ACTIVITY –
The listing below is to be duplicated exactly, with every picture omitted.

DATA FOR THIS TASK START

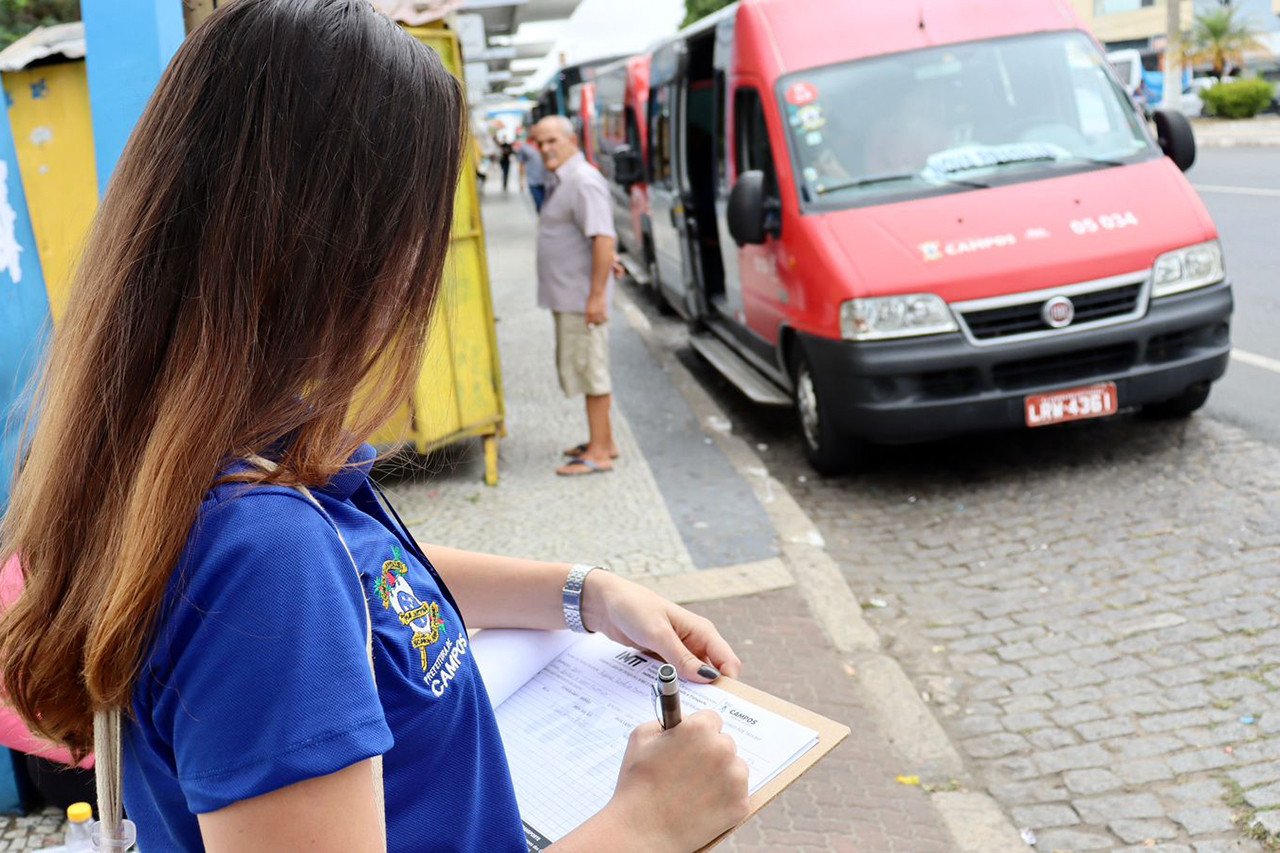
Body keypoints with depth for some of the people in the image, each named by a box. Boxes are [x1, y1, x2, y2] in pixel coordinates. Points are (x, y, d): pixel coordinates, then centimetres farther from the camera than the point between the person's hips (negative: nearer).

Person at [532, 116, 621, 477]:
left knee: (588, 369, -7)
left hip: (581, 297, -11)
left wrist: (597, 294, -27)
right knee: (584, 368, 16)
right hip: (566, 296, 11)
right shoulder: (562, 182, 17)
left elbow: (603, 238, -25)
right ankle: (603, 442, 25)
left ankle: (598, 453, -2)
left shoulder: (584, 182, -16)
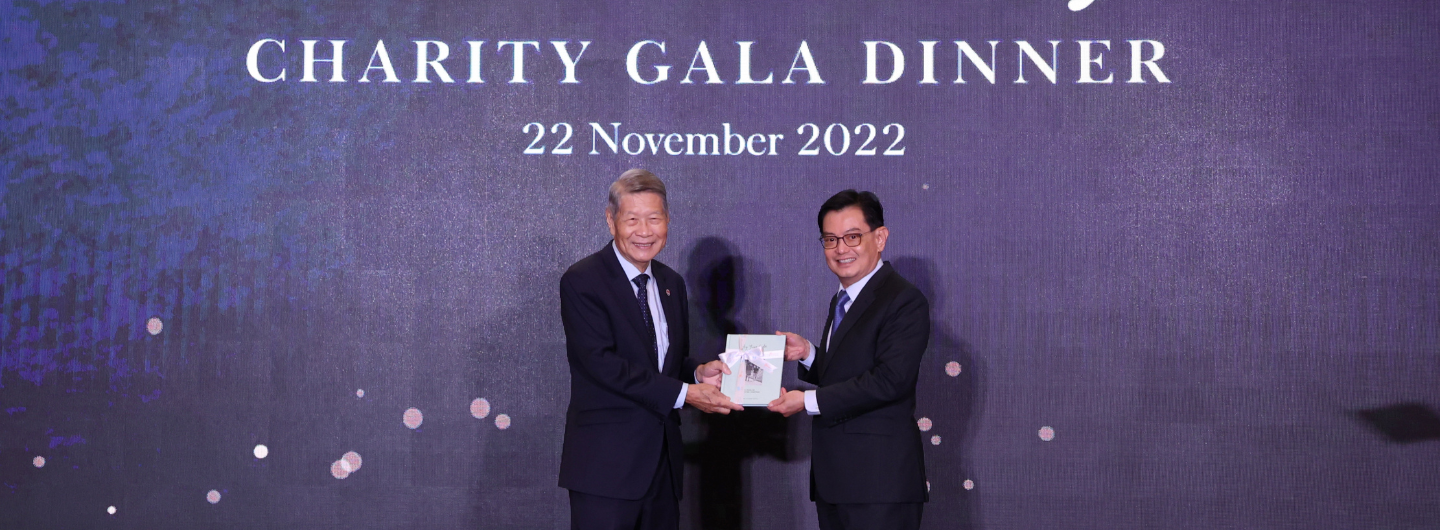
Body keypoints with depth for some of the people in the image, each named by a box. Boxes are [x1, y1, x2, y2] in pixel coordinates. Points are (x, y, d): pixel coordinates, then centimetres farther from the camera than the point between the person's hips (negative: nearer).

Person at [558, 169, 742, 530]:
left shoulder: (672, 284, 14)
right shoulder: (581, 282, -8)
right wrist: (684, 393, -20)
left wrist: (698, 373, -4)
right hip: (606, 465, -6)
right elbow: (602, 363, -18)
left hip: (662, 463, 7)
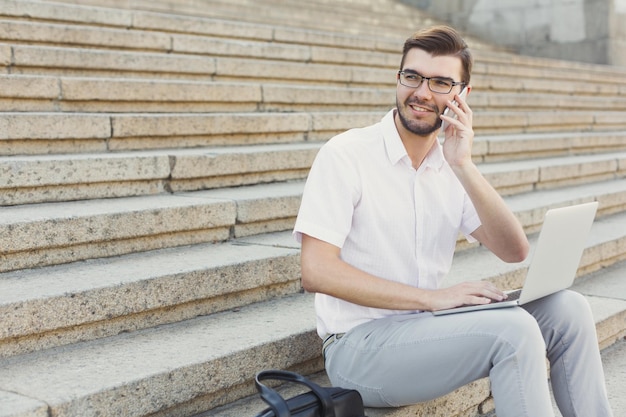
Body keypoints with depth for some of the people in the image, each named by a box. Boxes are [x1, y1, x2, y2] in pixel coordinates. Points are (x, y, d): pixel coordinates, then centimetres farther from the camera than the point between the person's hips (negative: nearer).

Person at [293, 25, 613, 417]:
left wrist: (463, 167, -14)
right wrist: (433, 297, -22)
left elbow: (514, 251, -2)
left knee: (566, 308, -8)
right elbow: (317, 271, -19)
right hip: (360, 347, -6)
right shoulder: (346, 154, -10)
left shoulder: (452, 167, 8)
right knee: (512, 330, -26)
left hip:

DATA FOR THIS TASK END

RESPONSE FOR THIS EXERCISE –
Body keypoints with depth for some of the people in the image, each named by a box. Boxes are [x1, y1, x2, y2] in pixel coordinates. Points are (x, y, d): pixel coordinates, then centimetres farther from the camera than the point between the person's hips (negative: nearer).

Person at [532, 116, 621, 477]:
left knee: (588, 369, -7)
left hip: (581, 297, -11)
left wrist: (597, 294, -27)
right knee: (584, 368, 16)
right hip: (566, 296, 11)
right shoulder: (562, 182, 17)
left elbow: (603, 238, -25)
right ankle: (603, 442, 25)
left ankle: (598, 453, -2)
left shoulder: (584, 182, -16)
Body keypoints with depth for some of the people in the image, each named by a box. Boxes are [x1, y1, x2, y2] in pixel coordinates. Points are (x, y, d): pixel coordinates, then centimetres farther from the camera than the point between the person's hips (negative: nearer).

Person at [558, 169, 742, 530]:
left shoulder: (672, 284, 14)
right shoulder: (581, 282, -8)
right wrist: (684, 393, -20)
left wrist: (698, 373, -4)
right hip: (606, 465, -6)
right elbow: (602, 363, -18)
left hip: (662, 463, 7)
Body keypoints with depth for some of the people in the image, each named by a box. Boxes are [x1, y1, x2, y2] in pixel coordinates. Points are (x, y, d): pixel coordinates, then centimetres farther from the camera than the point between the person's hips (negative: nearer).

Person at [293, 25, 613, 417]:
left wrist: (463, 167, -14)
right wrist: (433, 297, -22)
left elbow: (514, 251, -2)
left knee: (566, 308, -8)
right elbow: (317, 271, -19)
right hip: (360, 347, -6)
right shoulder: (346, 154, -10)
left shoulder: (452, 167, 8)
right knee: (512, 330, -26)
left hip:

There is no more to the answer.